| IS BROADWAY WORTH THE PRICE?
by Jason Loewith on 11/27/2007 04:11:00 PM
Terry Teachout had an interesting article in last weekend's Wall Street Journal:
The Price of the Ticket It costs a lot to see a Broadway show. Is it worth the expense? November 24, 2007
Time for a pop quiz inspired by the stagehands' strike that shut down most of Broadway. Who said this - and when did he say it?
"It is not for nothing that New York is the place where the critics are the most powerful and the toughest in the world. It is the audience, year after year, that has been forced to elevate simple fallible men into highly priced experts because, as when a collector buys an expensive work, he cannot afford to take the risk alone: the tradition of the expert valuers of works of art, like Duveen, has reached the box office line. So the circle is closed; not only the artists, but also the audience, have to have their protection men - and most of the curious, intelligent, nonconforming individuals stay away."
That quotation is from "The Empty Space," an influential book about theater by Peter Brook, the avant-garde British director whose celebrated version of "A Midsummer Night's Dream," set in an all-white space and played by actors who walked on stilts and swung on trapezes, was one of the most admired Shakespeare productions of the '60s. Mr. Brook wrote "The Empty Space" 39 years ago, when the top ticket price on Broadway was $11, $64 in today's dollars. Nowadays it will cost you anywhere between $51.50 and $121.50 to see "Young Frankenstein" - unless you're prepared to fork out $450 for a premium-priced weekend seat.
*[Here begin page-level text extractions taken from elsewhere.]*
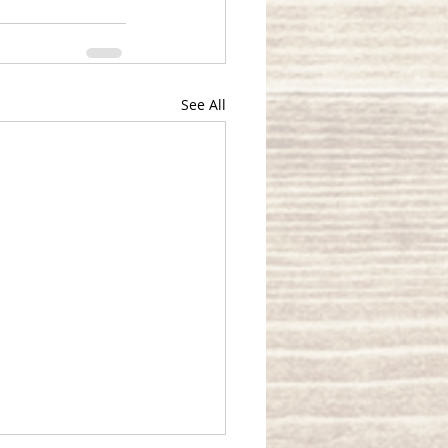
See All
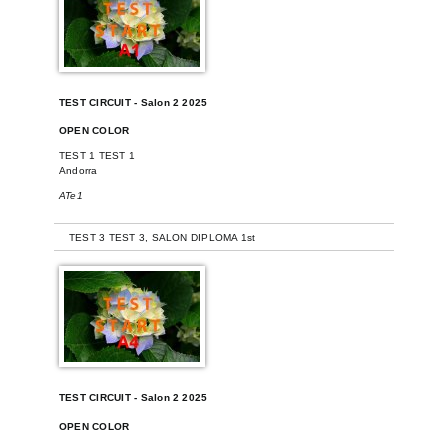
TEST CIRCUIT - Salon 2 2025
OPEN COLOR
TEST 1 TEST 1
Andorra
ATe1
-
TEST 3 TEST 3, SALON DIPLOMA 1st
TEST CIRCUIT - Salon 2 2025
OPEN COLOR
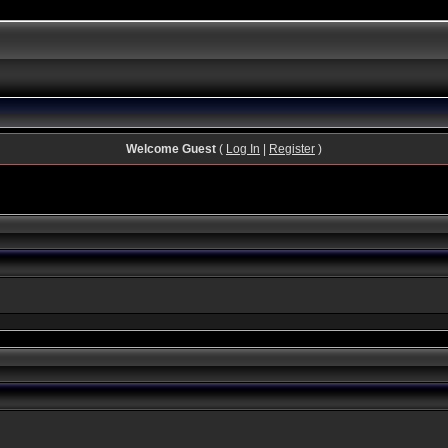
Welcome Guest
(
Log In
|
Register
)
Speaking as one of the simple, fallible New York critics Mr. Brook had in mind, I feel obliged to ask: Is Broadway really twice as good today as it was in 1968? I recently looked up the theater listings in the Nov. 23, 1968, issue of The New Yorker. Zoe Caldwell was starring in "The Prime of Miss Jean Brodie," Lee J. Cobb in "King Lear," Dustin Hoffman in "Jimmy Shine," James Earl Jones in "The Great White Hope," Lotte Lenya in "Cabaret," Donald Pleasance in "The Man in the Glass Booth" and Maureen Stapleton in "Plaza Suite." You could also see new plays by Brian Friel and Arthur Miller, as well as the long-running original productions of "Fiddler on the Roof," "Hair," "Hello, Dolly," "Mame" and "Man of La Mancha."
Case closed? Well, maybe not quite. As I look back over my pre-strike Broadway reviews of the past year or so, I find lurking amid the dross a fair number of memorable shows, including Tom Stoppard's "Coast of Utopia" trilogy and "Rock 'n' Roll," the Manhattan Theatre Club's unforgettable revival of Mr. Friel's "Translations," the Roundabout Theatre Company's "110 in the Shade" and "Pygmalion," John Doyle's perception-changing rethinking of Stephen Sondheim's "Company" and Frank Langella's sensational star turn in "Frost/Nixon." I would gladly have paid a hundred bucks to see any one of these shows -- but would I have paid $1,800, not including dinner, to go to all of them with a date?
That last number came to mind as I read Mr. Brook's discussion of the high cost of playgoing in 1968. Even then, the curious, intelligent, nonconforming middle-class New Yorkers celebrated in "The Empty Stage" could still afford -- just -- to visit Broadway often enough to feel that they were keeping up with American theater. Now they're more likely to go once or twice a year, if that. Broadway is no longer a meaningful part of their cultural lives.